For a typical rich LNG cargo starting near the upper end of the Wobbe band, the weathering trajectory moves further into non-compliance over time as methane boils off and the C2+ fraction concentrates. For a lean cargo with high nitrogen content, the early weathering phase can actually improve compliance as nitrogen strips out, before the subsequent methane-dominant phase drives GCV upward. The simulator plots both trajectories — within spec, marginal, and definitively off-spec for the intended receiving network.
Practical example
For an FSRU delivering into a European H-gas grid — where Wobbe Index is typically constrained to 49–51 MJ/m³ (superior) and GCV to 38.5–45.7 MJ/m³ under EN 16726 H-gas limits — knowing the maximum hold duration before blending or diversion is required changes how you schedule cargoes and manage heel. The off-spec breach time is a planning input, not just a HAZOP note.
The rollover module
Rollover occurs when a tank develops two stable liquid layers of different density: a denser lower layer and a lighter upper layer. The two layers exchange heat with the surroundings independently, and over time the lower layer warms, its density falls, and — if the layers reach equal density before the operator intervenes — they overturn suddenly, releasing the accumulated superheat as a rapid, uncontrolled BOG surge that can exceed the tank's pressure relief capacity.
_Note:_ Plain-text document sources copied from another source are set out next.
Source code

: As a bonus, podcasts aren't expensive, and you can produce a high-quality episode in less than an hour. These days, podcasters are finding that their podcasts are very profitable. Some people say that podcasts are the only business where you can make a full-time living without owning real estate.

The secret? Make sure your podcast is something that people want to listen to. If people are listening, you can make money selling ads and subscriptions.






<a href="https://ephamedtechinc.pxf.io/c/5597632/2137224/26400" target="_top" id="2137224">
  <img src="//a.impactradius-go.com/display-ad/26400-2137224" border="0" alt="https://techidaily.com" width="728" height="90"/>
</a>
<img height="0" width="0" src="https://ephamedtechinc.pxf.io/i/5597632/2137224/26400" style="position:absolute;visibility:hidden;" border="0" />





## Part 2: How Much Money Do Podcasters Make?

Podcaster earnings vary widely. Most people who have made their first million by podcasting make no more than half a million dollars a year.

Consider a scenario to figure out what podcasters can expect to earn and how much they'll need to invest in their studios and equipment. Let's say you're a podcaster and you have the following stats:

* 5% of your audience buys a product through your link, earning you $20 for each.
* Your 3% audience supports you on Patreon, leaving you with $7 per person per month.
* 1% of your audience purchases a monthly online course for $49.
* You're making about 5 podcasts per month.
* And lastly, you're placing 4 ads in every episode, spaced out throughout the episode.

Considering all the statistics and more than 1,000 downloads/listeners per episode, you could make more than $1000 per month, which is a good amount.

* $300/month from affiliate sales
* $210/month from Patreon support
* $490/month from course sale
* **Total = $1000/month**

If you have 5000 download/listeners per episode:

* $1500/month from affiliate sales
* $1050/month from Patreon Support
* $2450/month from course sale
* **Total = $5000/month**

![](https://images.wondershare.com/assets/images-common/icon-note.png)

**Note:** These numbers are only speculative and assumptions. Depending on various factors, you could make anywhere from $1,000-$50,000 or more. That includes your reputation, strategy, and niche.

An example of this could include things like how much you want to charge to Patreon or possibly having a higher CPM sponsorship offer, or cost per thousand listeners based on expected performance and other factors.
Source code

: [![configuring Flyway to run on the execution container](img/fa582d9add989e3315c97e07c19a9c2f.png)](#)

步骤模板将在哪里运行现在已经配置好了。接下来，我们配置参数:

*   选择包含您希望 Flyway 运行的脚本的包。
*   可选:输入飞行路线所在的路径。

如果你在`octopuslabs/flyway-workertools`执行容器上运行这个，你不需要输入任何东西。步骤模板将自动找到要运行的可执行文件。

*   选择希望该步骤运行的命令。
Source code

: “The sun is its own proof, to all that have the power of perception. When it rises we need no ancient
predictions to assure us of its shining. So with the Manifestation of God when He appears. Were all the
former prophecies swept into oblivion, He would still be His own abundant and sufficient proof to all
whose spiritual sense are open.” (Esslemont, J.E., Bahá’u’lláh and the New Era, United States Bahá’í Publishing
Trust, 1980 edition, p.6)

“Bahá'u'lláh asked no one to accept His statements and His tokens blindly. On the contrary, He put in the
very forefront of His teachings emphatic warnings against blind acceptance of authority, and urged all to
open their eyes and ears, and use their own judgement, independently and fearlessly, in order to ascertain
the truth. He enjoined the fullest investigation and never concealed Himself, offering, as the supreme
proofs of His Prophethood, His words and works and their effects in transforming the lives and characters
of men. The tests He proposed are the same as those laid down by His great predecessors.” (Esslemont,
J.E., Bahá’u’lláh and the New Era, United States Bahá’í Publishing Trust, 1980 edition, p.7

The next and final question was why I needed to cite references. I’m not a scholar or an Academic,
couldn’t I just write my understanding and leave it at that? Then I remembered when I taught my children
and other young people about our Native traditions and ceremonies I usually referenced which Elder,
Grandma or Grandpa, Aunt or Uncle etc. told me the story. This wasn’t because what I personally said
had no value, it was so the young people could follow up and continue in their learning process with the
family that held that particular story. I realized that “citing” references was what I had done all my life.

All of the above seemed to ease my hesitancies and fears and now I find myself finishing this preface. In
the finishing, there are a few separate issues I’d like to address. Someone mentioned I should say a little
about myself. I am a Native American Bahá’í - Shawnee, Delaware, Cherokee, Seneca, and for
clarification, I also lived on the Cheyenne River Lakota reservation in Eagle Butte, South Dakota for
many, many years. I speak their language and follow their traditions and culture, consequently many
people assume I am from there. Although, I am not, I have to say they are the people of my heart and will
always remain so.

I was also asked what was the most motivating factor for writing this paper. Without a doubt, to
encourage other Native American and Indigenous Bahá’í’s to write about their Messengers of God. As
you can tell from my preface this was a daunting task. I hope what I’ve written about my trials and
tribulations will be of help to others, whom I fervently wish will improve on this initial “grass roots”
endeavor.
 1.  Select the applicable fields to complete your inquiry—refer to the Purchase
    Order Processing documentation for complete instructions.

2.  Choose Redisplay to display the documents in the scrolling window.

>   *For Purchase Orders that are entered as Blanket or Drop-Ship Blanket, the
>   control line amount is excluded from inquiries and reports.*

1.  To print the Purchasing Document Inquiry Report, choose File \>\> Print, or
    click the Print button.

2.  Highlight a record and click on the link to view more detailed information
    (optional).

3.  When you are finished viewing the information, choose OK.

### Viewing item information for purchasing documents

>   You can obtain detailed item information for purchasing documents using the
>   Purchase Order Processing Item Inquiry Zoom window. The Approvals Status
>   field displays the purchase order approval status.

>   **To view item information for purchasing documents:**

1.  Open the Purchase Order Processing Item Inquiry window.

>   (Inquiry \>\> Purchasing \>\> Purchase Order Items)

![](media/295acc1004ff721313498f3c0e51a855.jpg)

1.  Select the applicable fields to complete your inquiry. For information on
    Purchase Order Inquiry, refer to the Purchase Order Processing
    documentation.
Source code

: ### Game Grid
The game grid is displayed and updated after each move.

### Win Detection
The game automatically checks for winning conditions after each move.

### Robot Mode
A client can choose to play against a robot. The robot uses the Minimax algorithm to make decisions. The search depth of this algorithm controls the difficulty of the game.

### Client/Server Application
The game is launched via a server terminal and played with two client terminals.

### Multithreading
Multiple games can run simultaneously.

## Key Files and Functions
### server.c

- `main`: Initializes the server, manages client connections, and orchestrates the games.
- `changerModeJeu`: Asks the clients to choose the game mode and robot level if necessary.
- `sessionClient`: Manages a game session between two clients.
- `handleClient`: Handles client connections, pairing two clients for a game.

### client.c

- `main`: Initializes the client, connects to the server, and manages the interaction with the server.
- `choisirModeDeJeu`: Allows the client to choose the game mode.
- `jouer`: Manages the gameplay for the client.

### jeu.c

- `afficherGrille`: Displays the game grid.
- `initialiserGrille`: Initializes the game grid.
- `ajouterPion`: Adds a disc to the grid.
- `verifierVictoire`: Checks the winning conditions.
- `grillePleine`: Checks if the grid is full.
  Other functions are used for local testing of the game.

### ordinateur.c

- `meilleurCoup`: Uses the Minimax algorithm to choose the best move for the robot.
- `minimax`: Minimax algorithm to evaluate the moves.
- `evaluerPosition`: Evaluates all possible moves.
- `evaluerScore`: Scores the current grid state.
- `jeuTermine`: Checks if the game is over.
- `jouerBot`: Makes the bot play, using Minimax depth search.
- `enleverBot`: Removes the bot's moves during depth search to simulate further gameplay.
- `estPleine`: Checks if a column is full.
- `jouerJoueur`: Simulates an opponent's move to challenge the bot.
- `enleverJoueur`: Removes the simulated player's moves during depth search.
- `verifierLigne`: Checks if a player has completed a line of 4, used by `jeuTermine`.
The trigger is almost always a filling operation where the new cargo has different composition or temperature from the heel. Top-filling into a tank with a dense heel, or bottom-filling into a tank with light, warm LNG already present, can both produce a stable stratified configuration. The risk is not the stratification itself — it's the stability. Layers that mix slowly are safe; layers that stabilise and resist mixing are the problem.
The rollover module tracks two-layer density evolution over time. Inputs are the density and temperature of each layer, heat ingress coefficients for the tank wall and the interface, and the filling scenario that created the stratification. The model integrates forward in time, flagging when the density difference between layers falls below a user-defined threshold — the point at which the stratification becomes unstable and layer inversion can occur spontaneously. It also outputs the projected BOG surge rate at rollover, which you can compare against the tank's vapour handling capacity to assess whether the scenario is within design limits.
Why the three modules belong together
The connection to the weathering module is direct: compositional ageing in the lower layer changes its density independently of temperature. A layer that starts out stable can reach the critical density crossover faster than a temperature-only estimate would predict, because the composition is shifting at the same time. Running the weathering and rollover modules together gives a more complete picture of how a stratified tank evolves over a long storage period.
All three tools address the gap between the process simulator and the engineering judgement call. A HAZOP will identify rollover as a credible scenario and specify mixing pumps as safeguards, but it won't tell you how quickly a given filling scenario reaches critical density crossover or what the BOG surge looks like in quantitative terms. A custody transfer protocol will define the Wobbe and GCV limits, but it won't tell you how many days of storage remain before a held cargo goes off-spec. The simulator package puts numbers on all of these questions, with enough physical fidelity to be useful in an advisory or commercial context.
Intended use
This tool is designed for engineering scoping and commercial exploration. Outputs should be validated against project-specific data and composition analysis before use in formal documentation or contractual calculations.